▶ **YOUR GOAL**:
Show me each line of the listing below where the word "oggi" appears.

▶ **PROVIDED MATERIAL**:
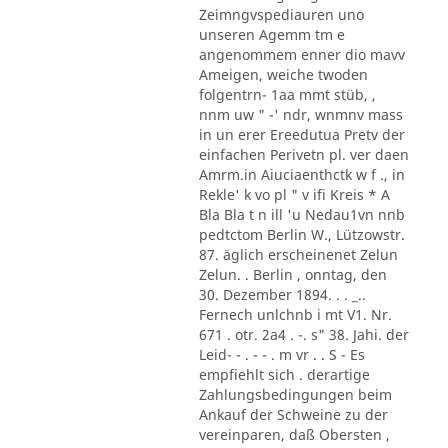
Zeimngvspediauren uno
unseren Agemm tm e
angenommem enner dio mavv
Ameigen, weiche twoden
folgentrn- 1aa mmt stüb, ,
nnm uw " -' ndr, wnmnv mass
in un erer Ereedutua Pretv der
einfachen Perivetn pl. ver daen
Amrm.in Aiuciaenthctk w f ., in
Rekle' k vo pl " v ifi Kreis * A
Bla Bla t n ill 'u Nedau1vn nnb
pedtctom Berlin W., Lützowstr.
87. äglich erscheinenet Zelun
Zelun. . Berlin , onntag, den
30. Dezember 1894. . . _..
Fernech unlchnb i mt V1. Nr.
671 . otr. 2a4 . -. s" 38. Jahi. der
Leid- - . - - . m vr . . S - Es
empfiehlt sich . derartige
Zahlungsbedingungen beim
Ankauf der Schweine zu der
vereinparen, daß Obersten ,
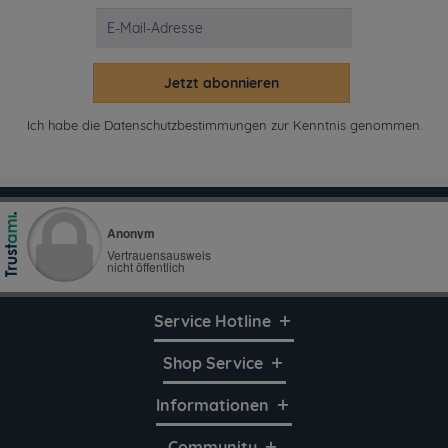
Jetzt abonnieren
Ich habe die
Datenschutzbestimmungen
zur Kenntnis genommen.
Service Hotline
Shop Service
Informationen
Community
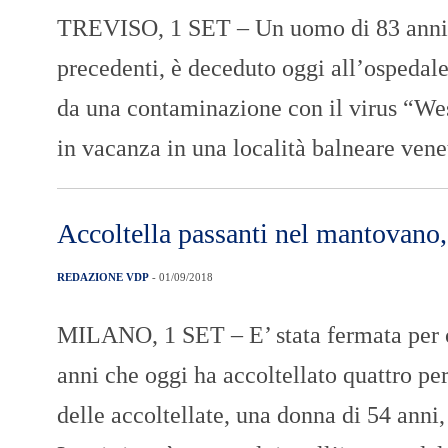
TREVISO, 1 SET – Un uomo di 83 anni re
precedenti, è deceduto oggi all’ospedale
da una contaminazione con il virus “Wes
in vacanza in una località balneare venet
Accoltella passanti nel mantovano,
REDAZIONE VDP
- 01/09/2018
MILANO, 1 SET – E’ stata fermata per o
anni che oggi ha accoltellato quattro p
delle accoltellate, una donna di 54 anni,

▶ **REPLY**:
precedenti, è deceduto oggi all’ospedale
anni che oggi ha accoltellato quattro p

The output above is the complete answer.